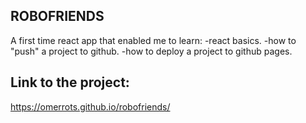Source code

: 

## ROBOFRIENDS

A first time react app that enabled me to learn:
-react basics.
-how to "push" a project to github.
-how to deploy a project to github pages.

## Link to the project:
https://omerrots.github.io/robofriends/



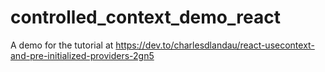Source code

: # controlled_context_demo_react
A demo for the tutorial at https://dev.to/charlesdlandau/react-usecontext-and-pre-initialized-providers-2gn5
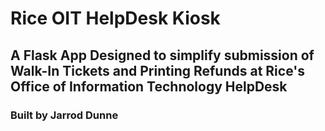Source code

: # Rice OIT HelpDesk Kiosk
## A Flask App Designed to simplify submission of Walk-In Tickets and Printing Refunds at Rice's Office of Information Technology HelpDesk
### Built by Jarrod Dunne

..............................

→ Instruction: Rewrite the records with every "project" changed to "repository" and everything else left as it is. Leave the pictures out.

→ Problem solution:
Source code

: 

## ROBOFRIENDS

A first time react app that enabled me to learn:
-react basics.
-how to "push" a repository to github.
-how to deploy a repository to github pages.

## Link to the repository:
https://omerrots.github.io/robofriends/



Source code

: # controlled_context_demo_react
A demo for the tutorial at https://dev.to/charlesdlandau/react-usecontext-and-pre-initialized-providers-2gn5
Source code

: # Rice OIT HelpDesk Kiosk
## A Flask App Designed to simplify submission of Walk-In Tickets and Printing Refunds at Rice's Office of Information Technology HelpDesk
### Built by Jarrod Dunne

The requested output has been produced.